- Opening Delimiter -

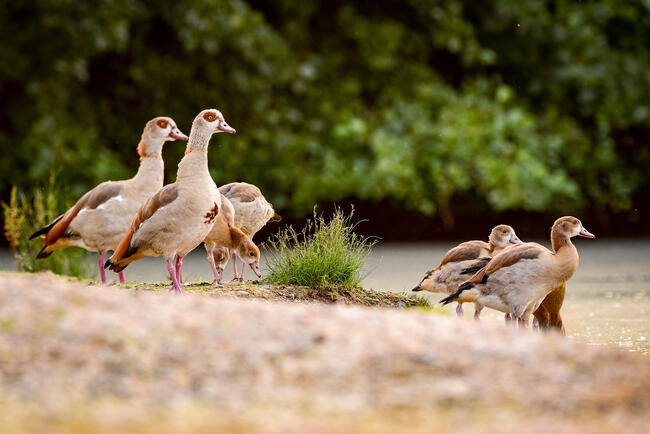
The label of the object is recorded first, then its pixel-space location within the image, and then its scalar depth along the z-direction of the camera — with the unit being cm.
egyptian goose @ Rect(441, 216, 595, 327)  1521
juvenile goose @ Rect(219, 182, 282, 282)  1883
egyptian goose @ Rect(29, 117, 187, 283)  1753
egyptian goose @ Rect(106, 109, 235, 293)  1533
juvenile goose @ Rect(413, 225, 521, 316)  1714
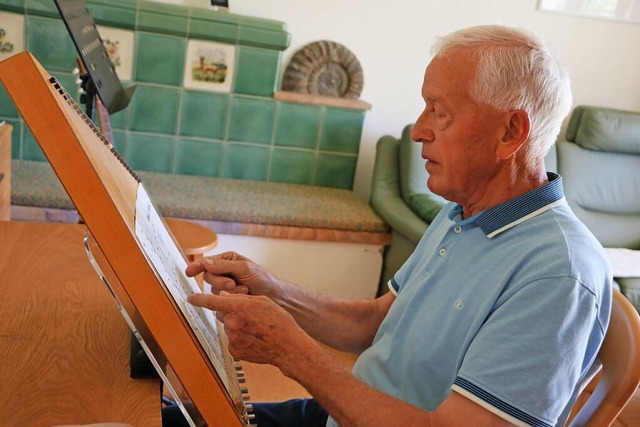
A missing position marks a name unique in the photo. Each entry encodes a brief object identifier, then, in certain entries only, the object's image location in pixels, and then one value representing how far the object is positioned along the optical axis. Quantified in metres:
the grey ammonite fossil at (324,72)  3.41
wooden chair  0.99
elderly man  0.94
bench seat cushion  2.79
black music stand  1.67
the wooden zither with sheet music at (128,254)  0.67
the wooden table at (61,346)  0.90
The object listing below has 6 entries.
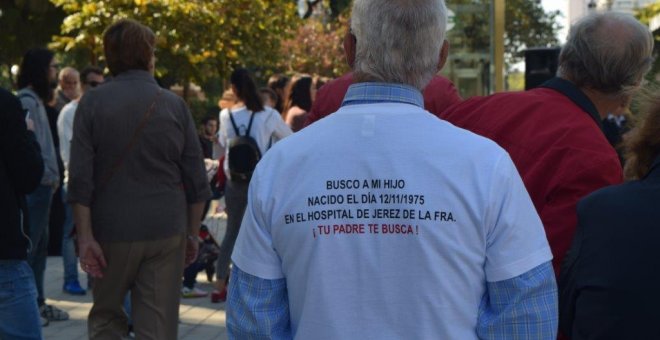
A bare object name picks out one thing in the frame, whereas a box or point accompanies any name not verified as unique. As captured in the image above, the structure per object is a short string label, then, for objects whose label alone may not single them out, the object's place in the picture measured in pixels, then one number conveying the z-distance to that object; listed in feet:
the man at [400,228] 8.53
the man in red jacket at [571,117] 12.19
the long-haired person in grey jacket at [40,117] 26.99
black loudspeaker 36.86
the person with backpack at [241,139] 31.71
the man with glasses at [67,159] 32.17
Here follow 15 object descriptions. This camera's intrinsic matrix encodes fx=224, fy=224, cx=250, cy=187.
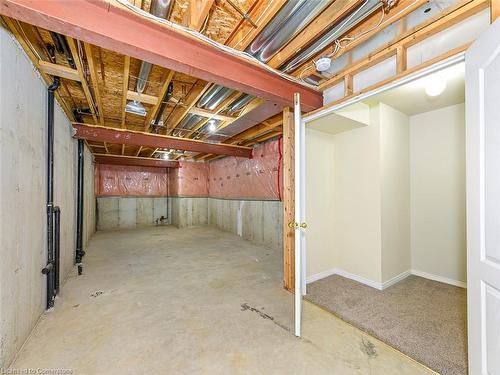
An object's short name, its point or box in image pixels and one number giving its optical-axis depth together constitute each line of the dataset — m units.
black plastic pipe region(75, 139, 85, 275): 3.65
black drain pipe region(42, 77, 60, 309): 2.21
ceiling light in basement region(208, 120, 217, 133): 3.95
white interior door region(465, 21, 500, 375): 1.11
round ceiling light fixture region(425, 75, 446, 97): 2.13
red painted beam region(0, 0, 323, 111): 1.23
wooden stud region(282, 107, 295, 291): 2.70
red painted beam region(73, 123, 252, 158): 3.71
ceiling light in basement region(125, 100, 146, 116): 3.33
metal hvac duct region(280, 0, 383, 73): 1.51
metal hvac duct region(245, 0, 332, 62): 1.49
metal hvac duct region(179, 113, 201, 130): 3.71
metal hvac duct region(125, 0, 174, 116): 1.52
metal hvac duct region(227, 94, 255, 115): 2.99
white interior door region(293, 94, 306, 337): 1.81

- Closing Delimiter -

■ **Problem to work on**
Write out an exact transcription of the line with "red painted beam region(0, 0, 323, 111): 1.23" and of each line after it; stop at the end of the records.

■ **Answer for this exercise**
red painted beam region(0, 0, 323, 111): 1.23
wooden stud region(282, 107, 295, 291): 2.70
red painted beam region(73, 123, 252, 158): 3.71
ceiling light in basement region(125, 100, 146, 116): 3.33
metal hvac duct region(280, 0, 383, 73): 1.51
metal hvac duct region(245, 0, 332, 62): 1.49
metal hvac duct region(179, 113, 201, 130): 3.71
metal hvac duct region(125, 0, 174, 116): 1.52
metal hvac duct region(227, 94, 255, 115): 2.99
white interior door region(293, 94, 306, 337): 1.81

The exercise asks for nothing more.